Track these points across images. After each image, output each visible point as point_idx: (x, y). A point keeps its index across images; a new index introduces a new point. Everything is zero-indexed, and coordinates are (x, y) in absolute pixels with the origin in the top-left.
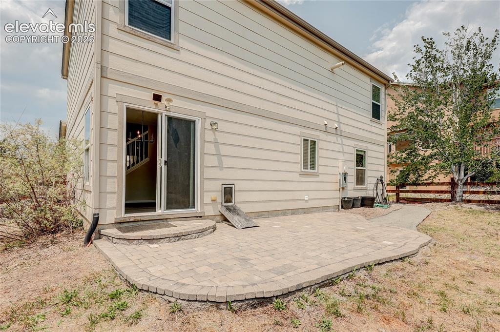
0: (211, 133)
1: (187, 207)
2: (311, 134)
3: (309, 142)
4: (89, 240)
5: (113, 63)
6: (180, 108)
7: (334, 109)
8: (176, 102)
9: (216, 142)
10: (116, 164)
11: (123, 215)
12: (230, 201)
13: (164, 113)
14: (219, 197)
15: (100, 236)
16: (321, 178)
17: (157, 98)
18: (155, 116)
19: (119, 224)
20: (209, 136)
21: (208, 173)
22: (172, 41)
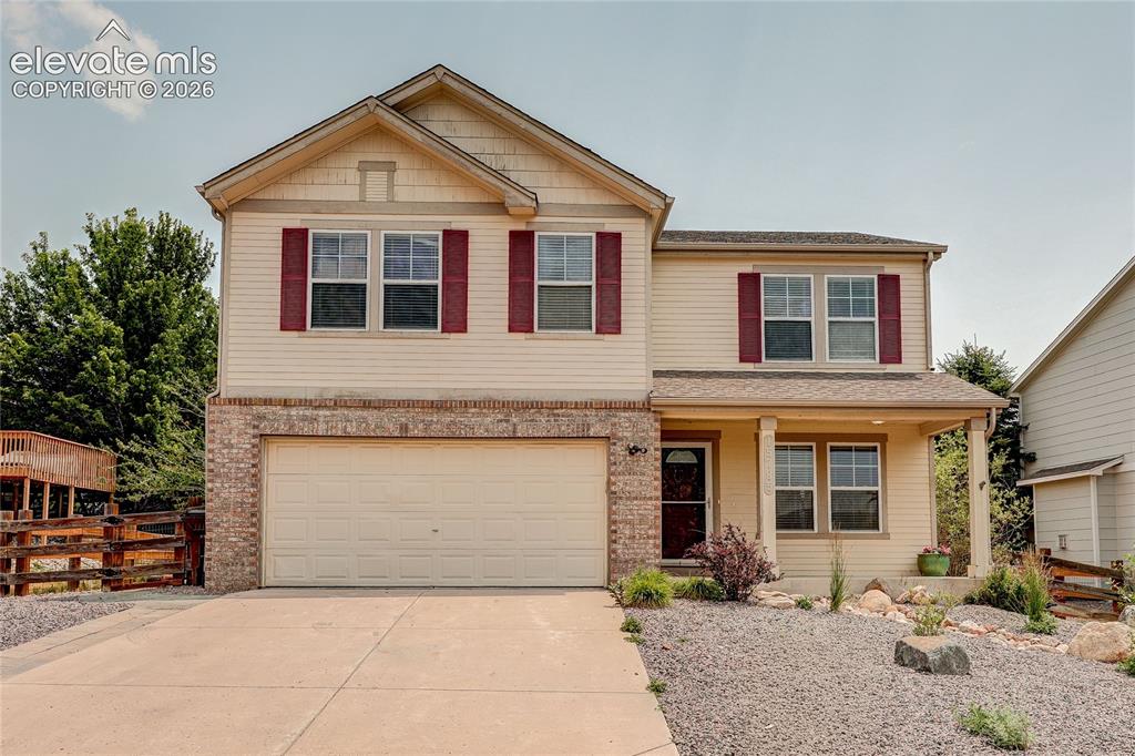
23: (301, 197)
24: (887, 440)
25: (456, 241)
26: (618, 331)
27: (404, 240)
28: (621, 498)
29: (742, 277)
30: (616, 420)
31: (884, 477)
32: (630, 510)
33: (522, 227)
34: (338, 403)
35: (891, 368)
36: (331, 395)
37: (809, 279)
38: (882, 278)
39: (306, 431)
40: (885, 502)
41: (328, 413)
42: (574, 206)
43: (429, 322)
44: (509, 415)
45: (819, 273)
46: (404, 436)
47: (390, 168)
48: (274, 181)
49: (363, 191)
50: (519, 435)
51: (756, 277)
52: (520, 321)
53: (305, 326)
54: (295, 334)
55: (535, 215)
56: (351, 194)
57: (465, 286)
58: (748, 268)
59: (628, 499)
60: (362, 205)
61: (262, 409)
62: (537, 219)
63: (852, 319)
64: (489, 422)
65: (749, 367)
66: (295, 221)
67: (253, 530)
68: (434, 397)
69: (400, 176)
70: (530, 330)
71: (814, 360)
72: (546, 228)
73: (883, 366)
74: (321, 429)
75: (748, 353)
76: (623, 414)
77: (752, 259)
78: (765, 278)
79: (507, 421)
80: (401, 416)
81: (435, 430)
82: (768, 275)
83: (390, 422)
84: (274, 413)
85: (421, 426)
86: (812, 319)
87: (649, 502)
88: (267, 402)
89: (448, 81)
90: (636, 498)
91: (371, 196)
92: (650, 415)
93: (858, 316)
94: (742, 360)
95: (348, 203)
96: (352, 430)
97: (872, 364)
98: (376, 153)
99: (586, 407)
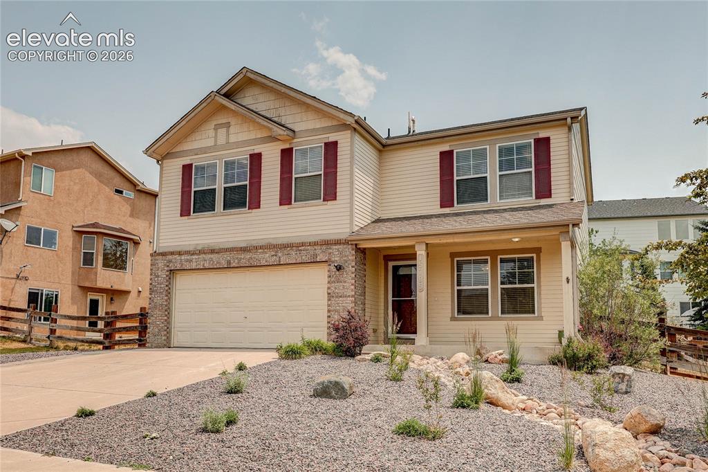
23: (190, 148)
24: (541, 252)
25: (256, 159)
26: (335, 199)
27: (233, 163)
28: (333, 297)
29: (442, 153)
30: (331, 251)
31: (539, 278)
32: (338, 303)
33: (287, 146)
34: (202, 252)
35: (544, 202)
36: (200, 248)
37: (486, 149)
38: (537, 141)
39: (188, 267)
40: (539, 294)
41: (197, 257)
42: (314, 130)
43: (243, 205)
44: (277, 252)
45: (492, 144)
46: (229, 267)
47: (228, 125)
48: (179, 142)
49: (216, 141)
50: (282, 263)
51: (451, 152)
52: (285, 199)
53: (190, 213)
54: (186, 217)
55: (294, 138)
56: (210, 143)
57: (260, 182)
58: (446, 148)
59: (337, 297)
60: (215, 148)
61: (170, 257)
62: (295, 140)
63: (515, 171)
64: (267, 257)
65: (447, 210)
66: (186, 161)
67: (166, 318)
68: (243, 245)
69: (232, 129)
70: (290, 203)
71: (489, 202)
72: (298, 145)
73: (538, 201)
74: (194, 266)
75: (446, 201)
76: (334, 247)
77: (447, 142)
78: (457, 152)
79: (276, 255)
80: (227, 256)
81: (243, 263)
82: (458, 150)
83: (222, 259)
84: (175, 259)
85: (236, 261)
86: (488, 175)
87: (349, 299)
88: (172, 253)
89: (249, 75)
90: (341, 297)
91: (219, 143)
92: (350, 246)
93: (519, 169)
94: (442, 206)
95: (209, 148)
96: (207, 265)
97: (531, 200)
98: (222, 119)
99: (315, 245)
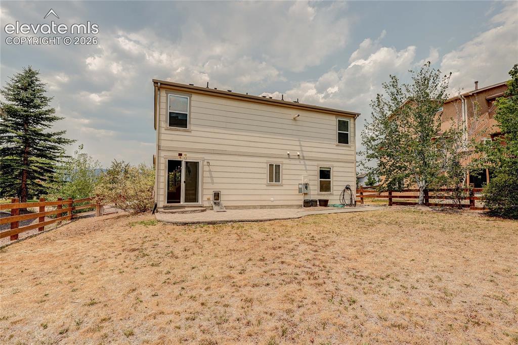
0: (207, 166)
1: (195, 202)
2: (275, 161)
3: (274, 166)
4: (153, 213)
5: (163, 144)
6: (191, 157)
7: (297, 143)
8: (189, 155)
9: (210, 171)
10: (163, 183)
11: (166, 204)
12: (218, 200)
13: (184, 160)
14: (212, 198)
15: (157, 212)
16: (285, 187)
17: (180, 155)
18: (181, 161)
19: (165, 207)
20: (206, 168)
21: (205, 186)
22: (188, 128)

= Task prompt =
Exactly as they stand, set down the lines from the start of the material through the line with "46: (404, 436)", both ends included, omitting the pictures.

= Response to this task =
Track these points across images. After each image, output each visible point as point_idx: (x, y). A point keeps its index across images; a new index introduces a new point. Everything is zero-indexed, and coordinates are (x, y) in absolute pixels with the origin in the top-left.
0: (211, 133)
1: (187, 207)
2: (311, 134)
3: (309, 142)
4: (89, 240)
5: (113, 63)
6: (180, 108)
7: (334, 109)
8: (176, 102)
9: (216, 142)
10: (116, 164)
11: (123, 215)
12: (230, 201)
13: (164, 113)
14: (219, 197)
15: (100, 236)
16: (321, 178)
17: (157, 98)
18: (155, 116)
19: (119, 224)
20: (209, 136)
21: (208, 173)
22: (172, 41)
23: (301, 197)
24: (887, 440)
25: (456, 241)
26: (618, 331)
27: (404, 240)
28: (621, 498)
29: (742, 277)
30: (616, 420)
31: (884, 477)
32: (630, 510)
33: (522, 227)
34: (338, 403)
35: (891, 368)
36: (331, 395)
37: (809, 279)
38: (882, 278)
39: (306, 431)
40: (885, 502)
41: (328, 413)
42: (574, 206)
43: (429, 322)
44: (509, 415)
45: (819, 273)
46: (404, 436)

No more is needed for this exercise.